I held my breath. Would that she did not wake up!

But in a few moments, Künne sputtered and sat up. Water dripped off her into the snow. “You fainted,” said the notary. “Your connivance was merely a delay, however.” He pulled her up to standing. As horrible as it had been to see her stripped in the church, her nakedness was even more disturbing here, open to the elements and to the cold sunlight, which allowed not a single modest shadow. Her arm was a bright red against the mossy white of the rest of her body. As he escorted her to the pyre, all eyes were on her, so I dared not approach. She walked up the row of logs carefully, for they did shift a bit, and she grasped the notary’s arm to keep from falling. He tied her hands at the wrist, crossed, and ran the rope around her waist and above her breasts to the back of the pole. He then knelt to tie her ankles. This posture, bent with his head near the gray pocket of her sex, made the young men hoot.

“What a whore, her last thoughts being of the face in her thighs!” one called.

The notary, his task completed, walked backward down the pyre as if down a ladder. My bowels uncoiled within me and I cramped so terribly that I sank to my knees in the snow.

“All pray,” commanded the friar.

Obediently, they all turned to the west, the direction where we last see the sun’s iron slip. For generations, villagers have faced so while offering up beasts for sacrifice. The friar did not notice this, for he had already bowed his head. They all knelt and closed their eyes in piety. I saw what wondrous fortune this was, for now their bodies faced away from Künne. This was my moment.

“Vengeful Father, who seeketh purity and is askance not to find it, we beg your hand to come down upon the frail body before you and smite the evil from it. Strengthen Künne Himmelmann with your fierce and holy love….”

I staggered to my feet. The snow was the icy crystalline kind, which permitted me a bit of silence if I stepped carefully.

“Burn the devil’s influence from her and lighten her soul….”

I hoped the friar would pray at length, for I was still quite far from Künne.

“As her soul shrieks out the anguish of repentance, let us be filled not with terror but rather with joy, dear Lord, for your will shall cleanse….”

As I passed by Herr Fuhrmann, my skirts brushed his back and he twitched. I watched his neck, alarmed, as it halfway rose. I bent down, ready to plunge to my knees and behave as if I had always been so, but he lowered his head again. I continued.

“We seek mercy only when it is merciful. But were we to leave this child unchastened, her soul would further degrade….”

I looked up at Künne. Her eyes were wide with horror, and she soundlessly screamed at me to hurry. She pushed against the limits of her ropes, which made the post creak. She ceased instantly. She put her teeth together as I have only seen wolves do, and showed me the face of a beast keening for itself.

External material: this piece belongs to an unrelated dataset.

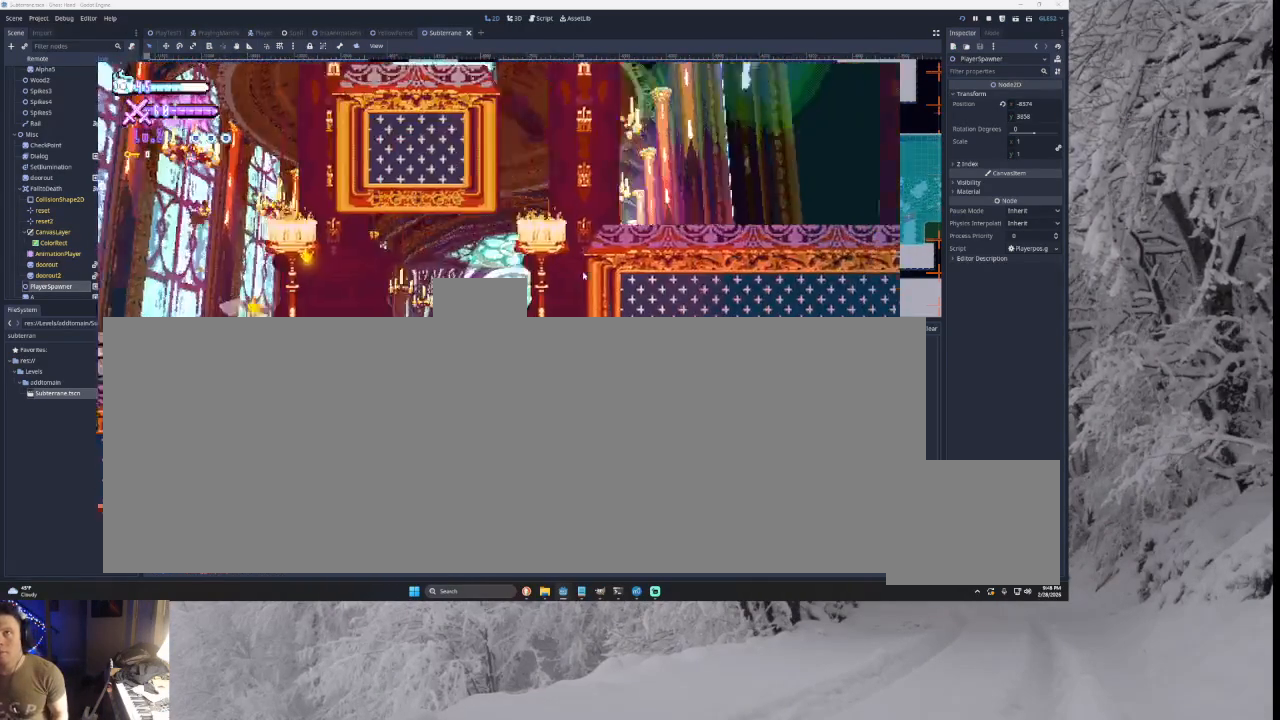
{"buttons": [], "left_stick": "left", "right_stick": "center", "events": [[233, "TRIANGLE", "down"], [300, "left_stick", "left"], [400, "TRIANGLE", "up"]]}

The friar paused. I froze.

He cleared his throat.

Please, do not let this be the end of the prayer!
My palms tightened around the chilling balls of wax.

I took another step, though the friar’s silence endured. Why had I not brought
Pillen
from both plants so that she could take both and be assured of the right one? What if I had brought her a mundane plant for fever ease? I stepped again. Surely he would speak amen or continue on. If I was caught bringing surcease to her, I would wish to swallow the
Pillen
myself, for I’d be standing atop a pile of wood soon as well.

“We are sobered at the sight of our wicked sister,” continued the friar.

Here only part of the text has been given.